The 4.5-mile Stone Mountain Loop in Stone Mountain State Park, North Carolina, is a hike of changes. I chose to park at the lower trailhead parking lot because I know the park. Joining the loop at this point is the easiest on my knees. From this point, the mountain of stairs up the side of Stone Mountain is the first mile of the trip. The stairs range from uneven stone steps to wooden stairs. There is also a section of the trail where a cable is available to use as a handrail. This is not a difficult hike, but the terrain does change.

Once you’ve reached the summit there are wonders to explore. There are various places to stop and take in the views (which are fantastic), and much to investigate. Walking on this mountain always makes me think of the moon. At one point, we stopped to enjoy the show as hawks circled above and below us searching for food.

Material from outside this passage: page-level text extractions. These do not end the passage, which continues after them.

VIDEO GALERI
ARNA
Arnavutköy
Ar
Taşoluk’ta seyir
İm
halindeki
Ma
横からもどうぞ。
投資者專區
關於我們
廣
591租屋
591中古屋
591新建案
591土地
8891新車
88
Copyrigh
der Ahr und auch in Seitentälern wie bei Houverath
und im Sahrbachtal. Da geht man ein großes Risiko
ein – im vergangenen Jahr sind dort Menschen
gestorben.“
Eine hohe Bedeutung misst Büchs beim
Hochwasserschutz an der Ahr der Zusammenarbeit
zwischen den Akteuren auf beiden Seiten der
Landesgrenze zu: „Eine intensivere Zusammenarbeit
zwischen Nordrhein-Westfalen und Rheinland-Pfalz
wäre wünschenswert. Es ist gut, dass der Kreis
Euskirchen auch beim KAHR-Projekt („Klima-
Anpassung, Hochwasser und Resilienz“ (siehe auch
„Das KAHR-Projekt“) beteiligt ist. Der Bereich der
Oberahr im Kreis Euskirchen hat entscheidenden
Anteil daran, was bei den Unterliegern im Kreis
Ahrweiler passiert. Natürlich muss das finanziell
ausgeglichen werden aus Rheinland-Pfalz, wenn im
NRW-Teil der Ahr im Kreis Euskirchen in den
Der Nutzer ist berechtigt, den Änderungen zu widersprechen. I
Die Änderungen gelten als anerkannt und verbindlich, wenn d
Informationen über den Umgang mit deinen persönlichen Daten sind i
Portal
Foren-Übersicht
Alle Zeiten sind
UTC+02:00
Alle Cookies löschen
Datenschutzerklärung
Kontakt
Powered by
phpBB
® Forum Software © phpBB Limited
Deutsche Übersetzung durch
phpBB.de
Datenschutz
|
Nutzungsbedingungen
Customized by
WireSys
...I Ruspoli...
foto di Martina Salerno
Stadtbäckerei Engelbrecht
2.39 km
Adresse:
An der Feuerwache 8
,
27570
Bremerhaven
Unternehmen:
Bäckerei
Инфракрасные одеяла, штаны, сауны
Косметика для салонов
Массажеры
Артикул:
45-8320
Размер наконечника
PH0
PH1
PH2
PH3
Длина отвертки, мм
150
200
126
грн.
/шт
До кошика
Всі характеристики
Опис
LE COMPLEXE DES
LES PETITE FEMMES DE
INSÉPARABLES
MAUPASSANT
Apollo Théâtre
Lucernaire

The descent down the other side of the mountain is mostly wooded, a blessing on a hot and humid September day. Because North Carolina has had a very wet summer, mushrooms, lichen, and moss made for a lovely day on the trail.

As the trail approaches Stone Mountain Falls, a new set of stairs (wooden with handrails) come into view. These stairs are the reason I walk the trail from the lower trailhead clockwise. There are a large number of stairs. The steps parallel the falls and provides breathtaking views. My knees don’t care. At the bottom you can sit in the cool mist and watch the water cascade over the stone. It is also when I give thanks that I don’t have to climb the stairs back up to the waterfall parking lot.

Leaving the falls, you take the left fork and walk beside the creek for a while. There’s a bit of up and down and a few areas where stairs once again appear on the trail, but nothing strenuous. Bridges have been placed over most of the creek crossings, but you can walk through the creek if you so desire. Once you pass the Hutchinson Homestead, reenter the woods for the last leg of the journey to return to the lower trailhead parking lot.

[Note: Through a technology fail of epic proportions, I lost over 90% of my digital photos. Three backups failed at the same time. This was a pic of Stone Mountain taken with my phone.]